Tuesday, November 14, 2023

A 16-year-old in Hutchinson, Kansas, tries to revive town's strong tradition of local journalism as chain newspaper fades

Part of The Hutchinson News' Sept. 5 front page
Hutchinson, Kansas, became known in the newspaper business two months ago for one of the bigger goofs in the era of "ghost newspapers" edited from afar with no staff reporters. Now it's becoming known as the home of the Hutchinson Tribune, started by a 16-year-old high-school debater who is publishing more local news than The Hutchinson News, owned by Gannett Co.
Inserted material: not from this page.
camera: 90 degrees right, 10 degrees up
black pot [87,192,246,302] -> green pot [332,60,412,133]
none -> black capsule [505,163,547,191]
On Sept. 5, the News offered readers a front-page feature about the Hutchinson Senior Center, with a photo of seniors kayaking on a lake with a thickly forested shore. But that’s not the landscape in Hutchinson, pop. 40,000, or the name of its senior center. The story was about the center in Hutchinson, Minn., and was written by a confused freelancer who got the assignment from an editor 140 miles away, because the News had no news reporters on its staff.

Michael Glenn started the Tribune on Substack on July 4 with a city-council story and is publishing about five times as many local-news articles as the News. He told The Rural Blog that he and his partner, local librarian Gina Long (who formed their limited-liability company (she owns 40%, he has 60%), are about to start selling advertising for a growing audience. Today, the Tribune had 36 local-news articles on its website and the News had six.

Screenshot of Michael Glenn's interview with Mike Blinder of Editor & Publisher
Glenn told
Editor & Publisher that he got the idea when he suggested to his debate teacher that they subscribe to the News as well as The New York Times, and she informed them of how the paper had declined from its Pulitzer Prize-winning days. Glenn said he had no journalism training other than the "Earn Your Press Pass" course developed by Lindsey and Joey Young, publishers of Kansas weeklies. Joey Young is a Hutchinsion native and has been a mentor, Glenn said.

The Tribune sells $8 monthly subscriptions and accepts donations, but Glenn told The Rural Blog that he and Long make clear that supporters "have no sway or voice." He told E&P that they tell readers, “The Tribune will become a more quality news source the more subscribers we get.” Asked his motivation, he said “I feel I have a duty to give back to my community . . . Without a quality news source in the community, it allows government to do a lot of things.” The Tribune held three forums for school-board candidates and one for City Council hopefuls.